> TASK TO CARRY OUT: Word for word, repeat each of the records below.
= = = = = = =
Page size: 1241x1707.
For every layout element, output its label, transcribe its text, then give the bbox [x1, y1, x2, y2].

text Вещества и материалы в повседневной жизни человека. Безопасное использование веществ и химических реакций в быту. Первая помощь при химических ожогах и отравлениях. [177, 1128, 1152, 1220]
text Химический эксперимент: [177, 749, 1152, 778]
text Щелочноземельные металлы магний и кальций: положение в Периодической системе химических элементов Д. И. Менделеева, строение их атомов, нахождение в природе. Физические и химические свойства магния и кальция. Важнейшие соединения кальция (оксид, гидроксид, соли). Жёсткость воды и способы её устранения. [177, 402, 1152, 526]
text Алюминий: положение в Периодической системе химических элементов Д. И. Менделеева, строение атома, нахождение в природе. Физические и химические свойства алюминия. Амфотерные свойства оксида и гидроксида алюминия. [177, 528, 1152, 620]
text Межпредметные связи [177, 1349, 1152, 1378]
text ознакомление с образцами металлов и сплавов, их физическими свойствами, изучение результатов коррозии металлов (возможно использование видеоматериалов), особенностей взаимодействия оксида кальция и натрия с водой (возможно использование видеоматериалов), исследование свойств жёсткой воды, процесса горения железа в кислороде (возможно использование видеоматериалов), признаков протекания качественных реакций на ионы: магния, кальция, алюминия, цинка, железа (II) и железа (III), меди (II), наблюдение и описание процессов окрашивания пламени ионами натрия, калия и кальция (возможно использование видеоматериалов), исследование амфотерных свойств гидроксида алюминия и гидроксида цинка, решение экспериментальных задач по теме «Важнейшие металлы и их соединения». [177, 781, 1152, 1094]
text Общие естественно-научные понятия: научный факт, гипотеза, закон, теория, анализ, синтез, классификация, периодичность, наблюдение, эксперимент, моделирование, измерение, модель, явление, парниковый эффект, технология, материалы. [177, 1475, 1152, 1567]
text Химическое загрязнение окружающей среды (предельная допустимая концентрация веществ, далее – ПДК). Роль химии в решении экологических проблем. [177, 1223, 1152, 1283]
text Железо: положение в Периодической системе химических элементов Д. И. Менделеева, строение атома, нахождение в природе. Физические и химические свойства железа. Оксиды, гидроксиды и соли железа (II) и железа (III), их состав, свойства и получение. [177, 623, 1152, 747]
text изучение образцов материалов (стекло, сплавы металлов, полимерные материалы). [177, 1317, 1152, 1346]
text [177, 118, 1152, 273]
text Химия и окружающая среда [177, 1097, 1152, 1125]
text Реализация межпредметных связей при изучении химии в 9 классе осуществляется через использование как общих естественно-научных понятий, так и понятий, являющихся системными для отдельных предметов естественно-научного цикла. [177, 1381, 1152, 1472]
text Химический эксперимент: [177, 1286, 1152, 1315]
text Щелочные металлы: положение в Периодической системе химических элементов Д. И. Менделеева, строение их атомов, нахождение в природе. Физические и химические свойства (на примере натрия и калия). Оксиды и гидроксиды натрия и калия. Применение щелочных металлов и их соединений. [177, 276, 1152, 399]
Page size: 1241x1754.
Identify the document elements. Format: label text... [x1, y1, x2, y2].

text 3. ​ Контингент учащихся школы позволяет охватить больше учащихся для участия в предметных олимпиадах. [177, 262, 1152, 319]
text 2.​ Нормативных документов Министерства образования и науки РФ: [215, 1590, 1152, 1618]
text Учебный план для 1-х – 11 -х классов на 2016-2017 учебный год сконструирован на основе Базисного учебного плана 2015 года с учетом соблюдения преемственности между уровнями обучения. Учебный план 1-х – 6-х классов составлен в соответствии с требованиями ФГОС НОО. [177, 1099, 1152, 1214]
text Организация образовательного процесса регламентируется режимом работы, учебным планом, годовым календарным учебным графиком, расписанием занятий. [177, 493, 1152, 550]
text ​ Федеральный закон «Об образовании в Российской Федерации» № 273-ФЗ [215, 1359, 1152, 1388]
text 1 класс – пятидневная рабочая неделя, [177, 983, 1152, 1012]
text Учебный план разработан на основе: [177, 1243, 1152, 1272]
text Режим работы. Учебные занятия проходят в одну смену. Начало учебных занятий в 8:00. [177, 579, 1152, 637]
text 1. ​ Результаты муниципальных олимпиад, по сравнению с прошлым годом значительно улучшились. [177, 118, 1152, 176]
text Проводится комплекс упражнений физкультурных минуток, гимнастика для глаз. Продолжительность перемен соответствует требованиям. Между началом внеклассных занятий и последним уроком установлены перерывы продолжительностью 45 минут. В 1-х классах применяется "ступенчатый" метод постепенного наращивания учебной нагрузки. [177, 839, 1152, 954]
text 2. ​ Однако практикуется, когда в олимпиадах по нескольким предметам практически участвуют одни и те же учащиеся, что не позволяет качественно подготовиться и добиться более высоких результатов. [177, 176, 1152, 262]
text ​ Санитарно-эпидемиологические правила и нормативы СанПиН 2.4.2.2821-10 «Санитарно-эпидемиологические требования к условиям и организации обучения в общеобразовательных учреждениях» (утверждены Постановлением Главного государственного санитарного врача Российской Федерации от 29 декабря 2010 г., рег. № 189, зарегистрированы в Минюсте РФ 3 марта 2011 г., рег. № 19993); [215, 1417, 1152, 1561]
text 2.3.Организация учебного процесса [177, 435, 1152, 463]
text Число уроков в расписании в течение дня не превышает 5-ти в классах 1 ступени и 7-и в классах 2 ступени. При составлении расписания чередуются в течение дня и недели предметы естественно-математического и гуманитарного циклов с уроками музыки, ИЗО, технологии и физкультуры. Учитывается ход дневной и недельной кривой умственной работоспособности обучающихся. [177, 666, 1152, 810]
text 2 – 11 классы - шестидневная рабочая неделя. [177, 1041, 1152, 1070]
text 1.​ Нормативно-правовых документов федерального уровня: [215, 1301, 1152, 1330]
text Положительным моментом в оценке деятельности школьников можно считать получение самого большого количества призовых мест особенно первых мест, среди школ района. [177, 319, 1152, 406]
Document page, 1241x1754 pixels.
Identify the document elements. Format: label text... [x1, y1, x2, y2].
= = = = = = =
> REPLY:
Page size: 1241x1707.
For every layout element, output its label, transcribe its text, then give the bbox [x1, y1, x2, y2].

text Вещества и материалы в повседневной жизни человека. Безопасное использование веществ и химических реакций в быту. Первая помощь при химических ожогах и отравлениях. [177, 1128, 1152, 1220]
text Химический эксперимент: [177, 749, 1152, 778]
text Щелочноземельные металлы магний и кальций: положение в Периодической системе химических элементов Д. И. Менделеева, строение их атомов, нахождение в природе. Физические и химические свойства магния и кальция. Важнейшие соединения кальция (оксид, гидроксид, соли). Жёсткость воды и способы её устранения. [177, 402, 1152, 526]
text Алюминий: положение в Периодической системе химических элементов Д. И. Менделеева, строение атома, нахождение в природе. Физические и химические свойства алюминия. Амфотерные свойства оксида и гидроксида алюминия. [177, 528, 1152, 620]
text Межпредметные связи [177, 1349, 1152, 1378]
text ознакомление с образцами металлов и сплавов, их физическими свойствами, изучение результатов коррозии металлов (возможно использование видеоматериалов), особенностей взаимодействия оксида кальция и натрия с водой (возможно использование видеоматериалов), исследование свойств жёсткой воды, процесса горения железа в кислороде (возможно использование видеоматериалов), признаков протекания качественных реакций на ионы: магния, кальция, алюминия, цинка, железа (II) и железа (III), меди (II), наблюдение и описание процессов окрашивания пламени ионами натрия, калия и кальция (возможно использование видеоматериалов), исследование амфотерных свойств гидроксида алюминия и гидроксида цинка, решение экспериментальных задач по теме «Важнейшие металлы и их соединения». [177, 781, 1152, 1094]
text Общие естественно-научные понятия: научный факт, гипотеза, закон, теория, анализ, синтез, классификация, периодичность, наблюдение, эксперимент, моделирование, измерение, модель, явление, парниковый эффект, технология, материалы. [177, 1475, 1152, 1567]
text Химическое загрязнение окружающей среды (предельная допустимая концентрация веществ, далее – ПДК). Роль химии в решении экологических проблем. [177, 1223, 1152, 1283]
text Железо: положение в Периодической системе химических элементов Д. И. Менделеева, строение атома, нахождение в природе. Физические и химические свойства железа. Оксиды, гидроксиды и соли железа (II) и железа (III), их состав, свойства и получение. [177, 623, 1152, 747]
text изучение образцов материалов (стекло, сплавы металлов, полимерные материалы). [177, 1317, 1152, 1346]
text [177, 118, 1152, 273]
text Химия и окружающая среда [177, 1097, 1152, 1125]
text Реализация межпредметных связей при изучении химии в 9 классе осуществляется через использование как общих естественно-научных понятий, так и понятий, являющихся системными для отдельных предметов естественно-научного цикла. [177, 1381, 1152, 1472]
text Химический эксперимент: [177, 1286, 1152, 1315]
text Щелочные металлы: положение в Периодической системе химических элементов Д. И. Менделеева, строение их атомов, нахождение в природе. Физические и химические свойства (на примере натрия и калия). Оксиды и гидроксиды натрия и калия. Применение щелочных металлов и их соединений. [177, 276, 1152, 399]
Page size: 1241x1754.
Identify the document elements. Format: label text... [x1, y1, x2, y2].

text 3. ​ Контингент учащихся школы позволяет охватить больше учащихся для участия в предметных олимпиадах. [177, 262, 1152, 319]
text 2.​ Нормативных документов Министерства образования и науки РФ: [215, 1590, 1152, 1618]
text Учебный план для 1-х – 11 -х классов на 2016-2017 учебный год сконструирован на основе Базисного учебного плана 2015 года с учетом соблюдения преемственности между уровнями обучения. Учебный план 1-х – 6-х классов составлен в соответствии с требованиями ФГОС НОО. [177, 1099, 1152, 1214]
text Организация образовательного процесса регламентируется режимом работы, учебным планом, годовым календарным учебным графиком, расписанием занятий. [177, 493, 1152, 550]
text ​ Федеральный закон «Об образовании в Российской Федерации» № 273-ФЗ [215, 1359, 1152, 1388]
text 1 класс – пятидневная рабочая неделя, [177, 983, 1152, 1012]
text Учебный план разработан на основе: [177, 1243, 1152, 1272]
text Режим работы. Учебные занятия проходят в одну смену. Начало учебных занятий в 8:00. [177, 579, 1152, 637]
text 1. ​ Результаты муниципальных олимпиад, по сравнению с прошлым годом значительно улучшились. [177, 118, 1152, 176]
text Проводится комплекс упражнений физкультурных минуток, гимнастика для глаз. Продолжительность перемен соответствует требованиям. Между началом внеклассных занятий и последним уроком установлены перерывы продолжительностью 45 минут. В 1-х классах применяется "ступенчатый" метод постепенного наращивания учебной нагрузки. [177, 839, 1152, 954]
text 2. ​ Однако практикуется, когда в олимпиадах по нескольким предметам практически участвуют одни и те же учащиеся, что не позволяет качественно подготовиться и добиться более высоких результатов. [177, 176, 1152, 262]
text ​ Санитарно-эпидемиологические правила и нормативы СанПиН 2.4.2.2821-10 «Санитарно-эпидемиологические требования к условиям и организации обучения в общеобразовательных учреждениях» (утверждены Постановлением Главного государственного санитарного врача Российской Федерации от 29 декабря 2010 г., рег. № 189, зарегистрированы в Минюсте РФ 3 марта 2011 г., рег. № 19993); [215, 1417, 1152, 1561]
text 2.3.Организация учебного процесса [177, 435, 1152, 463]
text Число уроков в расписании в течение дня не превышает 5-ти в классах 1 ступени и 7-и в классах 2 ступени. При составлении расписания чередуются в течение дня и недели предметы естественно-математического и гуманитарного циклов с уроками музыки, ИЗО, технологии и физкультуры. Учитывается ход дневной и недельной кривой умственной работоспособности обучающихся. [177, 666, 1152, 810]
text 2 – 11 классы - шестидневная рабочая неделя. [177, 1041, 1152, 1070]
text 1.​ Нормативно-правовых документов федерального уровня: [215, 1301, 1152, 1330]
text Положительным моментом в оценке деятельности школьников можно считать получение самого большого количества призовых мест особенно первых мест, среди школ района. [177, 319, 1152, 406]
Document page, 1241x1754 pixels.
Identify the document elements. Format: label text... [x1, y1, x2, y2].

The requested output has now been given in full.